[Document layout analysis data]
··········

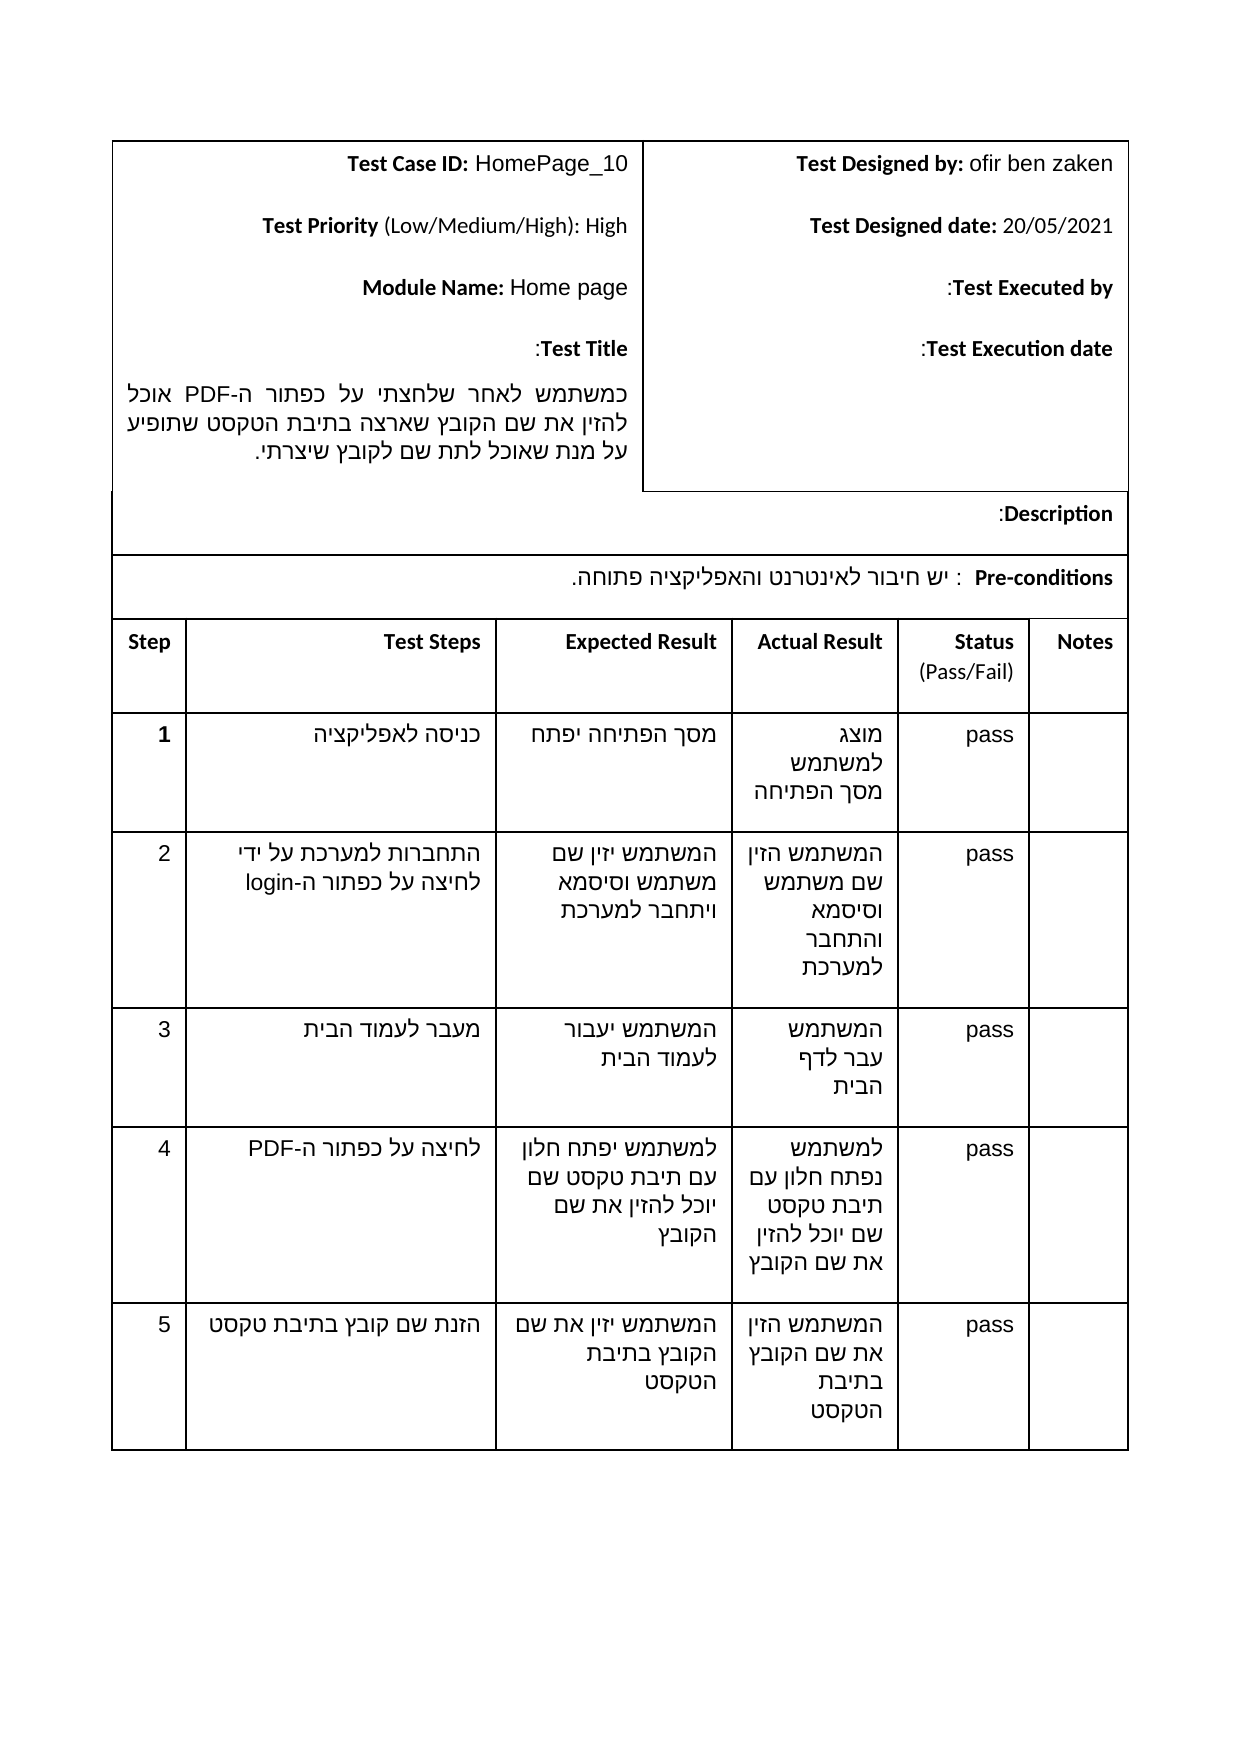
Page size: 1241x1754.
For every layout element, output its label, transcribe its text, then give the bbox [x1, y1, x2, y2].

table_cell Test Priority (Low/Medium/High): High [113, 204, 642, 265]
table_cell מסך הפתיחה יפתח [497, 714, 731, 831]
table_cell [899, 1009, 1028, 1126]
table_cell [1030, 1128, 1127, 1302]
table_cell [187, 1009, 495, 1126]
table_header Test Designed by: ofir ben zaken [644, 142, 1128, 203]
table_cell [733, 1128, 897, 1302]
table_cell Expected Result [497, 620, 731, 712]
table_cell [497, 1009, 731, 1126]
table_cell המשתמש יזין שם משתמש וסיסמא ויתחבר למערכת [497, 833, 731, 1007]
table_cell Pre-conditions : יש חיבור לאינטרנט והאפליקציה פתוחה. [113, 556, 1127, 618]
table_cell כניסה לאפליקציה [187, 714, 495, 831]
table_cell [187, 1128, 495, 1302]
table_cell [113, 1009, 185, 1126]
table_cell Test Executed by: [644, 265, 1128, 327]
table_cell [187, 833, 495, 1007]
table_cell pass [899, 714, 1028, 831]
table_cell המשתמש הזין שם משתמש וסיסמא והתחבר למערכת [733, 833, 897, 1007]
table_cell Description: [113, 491, 1127, 554]
table_cell [1030, 833, 1127, 1007]
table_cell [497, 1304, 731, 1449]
table_cell 1 [113, 714, 185, 831]
table_cell מוצג למשתמש מסך הפתיחה [733, 714, 897, 831]
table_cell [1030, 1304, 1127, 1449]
table_cell [1030, 714, 1127, 831]
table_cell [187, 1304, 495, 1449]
table_cell Test Designed date: 20/05/2021 [644, 204, 1128, 265]
table_cell Test Title: כמשתמש לאחר שלחצתי על כפתור ה-PDF אוכל להזין את שם הקובץ שארצה בתיבת הטקסט שתופיע על מנת שאוכל לתת שם לקובץ שיצרתי. [113, 327, 642, 491]
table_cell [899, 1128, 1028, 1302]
table_cell Module Name: Home page [113, 265, 642, 327]
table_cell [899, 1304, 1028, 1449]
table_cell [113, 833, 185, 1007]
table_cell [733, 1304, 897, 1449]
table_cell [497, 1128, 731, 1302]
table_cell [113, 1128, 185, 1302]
table_cell Status (Pass/Fail) [899, 620, 1028, 712]
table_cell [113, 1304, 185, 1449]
table_cell Actual Result [733, 620, 897, 712]
table_cell Test Execution date: [644, 327, 1128, 491]
table_cell Test Steps [187, 620, 495, 712]
table_header Test Case ID: HomePage_10 [113, 142, 642, 203]
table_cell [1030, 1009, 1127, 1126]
table_cell Step [113, 620, 185, 712]
table_cell Notes [1030, 619, 1127, 712]
table_cell pass [899, 833, 1028, 1007]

··········

Exclude all images, then retype the records above without alteration.

Page size: 1241x1754.
For every layout element, output its label, transcribe its text, then give the bbox [x1, y1, x2, y2].

table_cell Test Priority (Low/Medium/High): High [113, 204, 642, 265]
table_cell מסך הפתיחה יפתח [497, 714, 731, 831]
table_cell [899, 1009, 1028, 1126]
table_cell [1030, 1128, 1127, 1302]
table_cell [187, 1009, 495, 1126]
table_header Test Designed by: ofir ben zaken [644, 142, 1128, 203]
table_cell [733, 1128, 897, 1302]
table_cell Expected Result [497, 620, 731, 712]
table_cell [497, 1009, 731, 1126]
table_cell המשתמש יזין שם משתמש וסיסמא ויתחבר למערכת [497, 833, 731, 1007]
table_cell Pre-conditions : יש חיבור לאינטרנט והאפליקציה פתוחה. [113, 556, 1127, 618]
table_cell כניסה לאפליקציה [187, 714, 495, 831]
table_cell [187, 1128, 495, 1302]
table_cell [113, 1009, 185, 1126]
table_cell Test Executed by: [644, 265, 1128, 327]
table_cell [187, 833, 495, 1007]
table_cell pass [899, 714, 1028, 831]
table_cell המשתמש הזין שם משתמש וסיסמא והתחבר למערכת [733, 833, 897, 1007]
table_cell Description: [113, 491, 1127, 554]
table_cell [1030, 833, 1127, 1007]
table_cell [497, 1304, 731, 1449]
table_cell 1 [113, 714, 185, 831]
table_cell מוצג למשתמש מסך הפתיחה [733, 714, 897, 831]
table_cell [1030, 1304, 1127, 1449]
table_cell [1030, 714, 1127, 831]
table_cell [187, 1304, 495, 1449]
table_cell Test Designed date: 20/05/2021 [644, 204, 1128, 265]
table_cell Test Title: כמשתמש לאחר שלחצתי על כפתור ה-PDF אוכל להזין את שם הקובץ שארצה בתיבת הטקסט שתופיע על מנת שאוכל לתת שם לקובץ שיצרתי. [113, 327, 642, 491]
table_cell [899, 1128, 1028, 1302]
table_cell Module Name: Home page [113, 265, 642, 327]
table_cell [899, 1304, 1028, 1449]
table_cell [113, 833, 185, 1007]
table_cell [733, 1304, 897, 1449]
table_cell [497, 1128, 731, 1302]
table_cell [113, 1128, 185, 1302]
table_cell Status (Pass/Fail) [899, 620, 1028, 712]
table_cell [113, 1304, 185, 1449]
table_cell Actual Result [733, 620, 897, 712]
table_cell Test Execution date: [644, 327, 1128, 491]
table_cell Test Steps [187, 620, 495, 712]
table_header Test Case ID: HomePage_10 [113, 142, 642, 203]
table_cell [1030, 1009, 1127, 1126]
table_cell Step [113, 620, 185, 712]
table_cell Notes [1030, 619, 1127, 712]
table_cell pass [899, 833, 1028, 1007]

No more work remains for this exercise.